On top of all that, the book has one of the features of older children's fiction which I most enjoy: lots and lots of descriptions of food. It's not on the level of, say, Enid Blyton — it's more that the book takes place mainly indoors, in kitchens and around dining room tables (and one character works in a bakery), and so food preparation, and eating, tends to be happening at key points in the narrative.

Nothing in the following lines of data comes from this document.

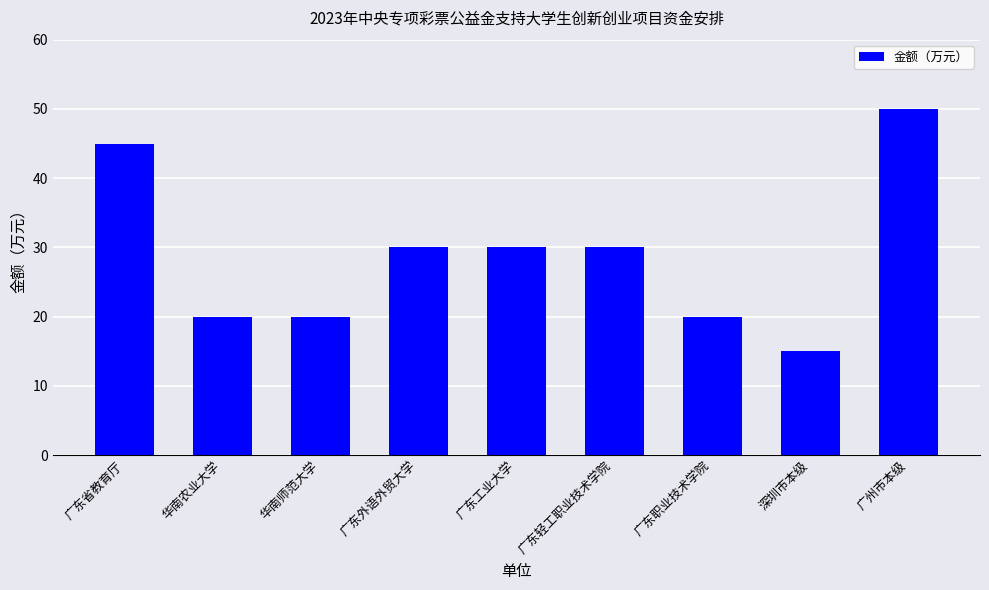

Which has a higher value, 深圳市本级 or 广州市本级?

广州市本级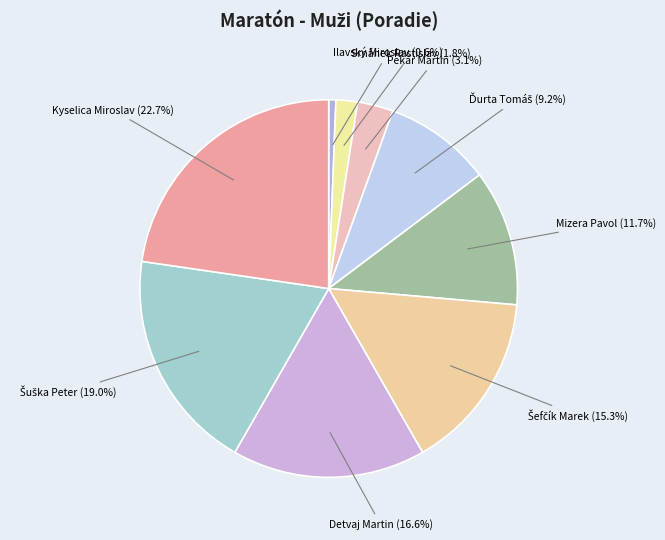

Which category has the biggest portion of the pie?

Kyselica Miroslav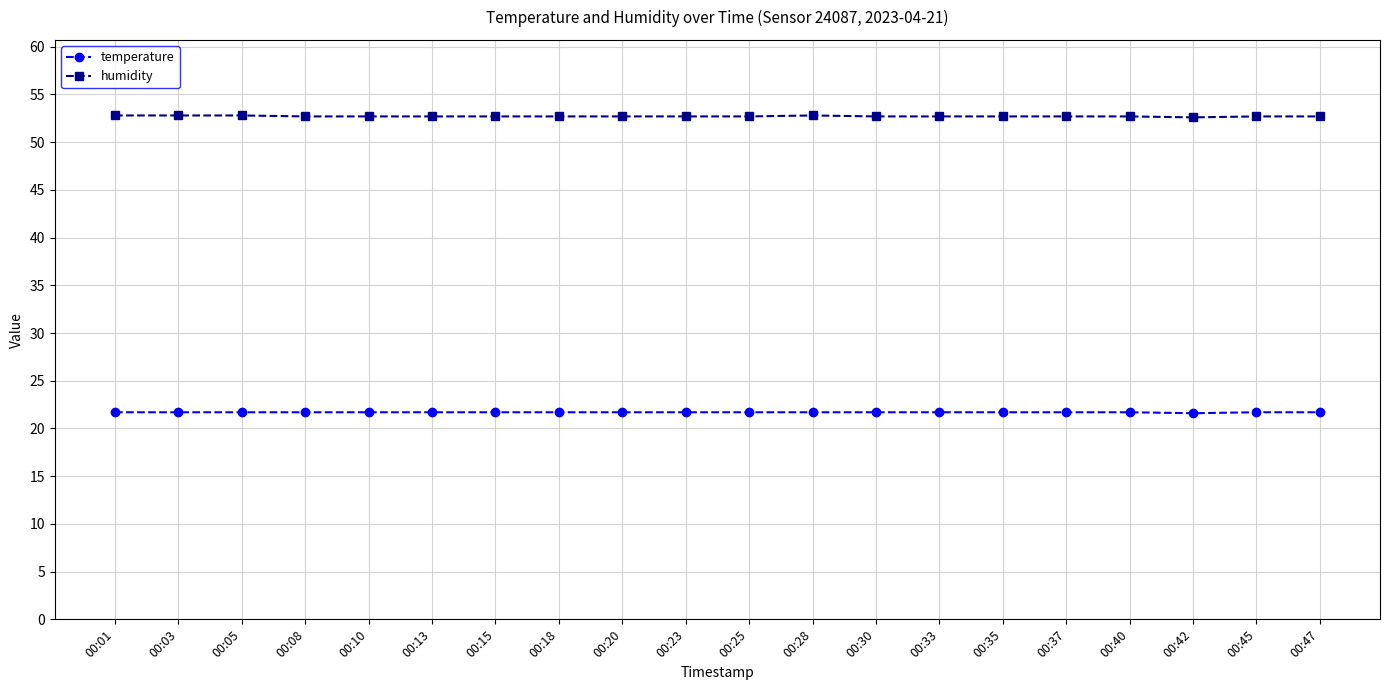

What is the total value across all series at 00:47?

74.4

It's also probably the book that set me up for a lifetime of searching for fiction which recognised that the unglamorous, unrecognised work and experiences of girls and women — the parts which didn't seem important to men, and which often went unnoticed — were, for the individuals concerned, extremely important, and worthy of being told as a story:

The Girls in the Velvet Frame is a celebration of the quiet, powerful, ordinary lives and work of girls and women: cooking, cleaning, caring for smaller children, stretching every last penny (there’s lots of discussion of hand-me-down dresses, bathing in the kitchen so as not to waste hot water, and so on). This work is at the heart of the story, and is given the dignity and primacy that it would have had (and still does have) in millions of similar women’s lives.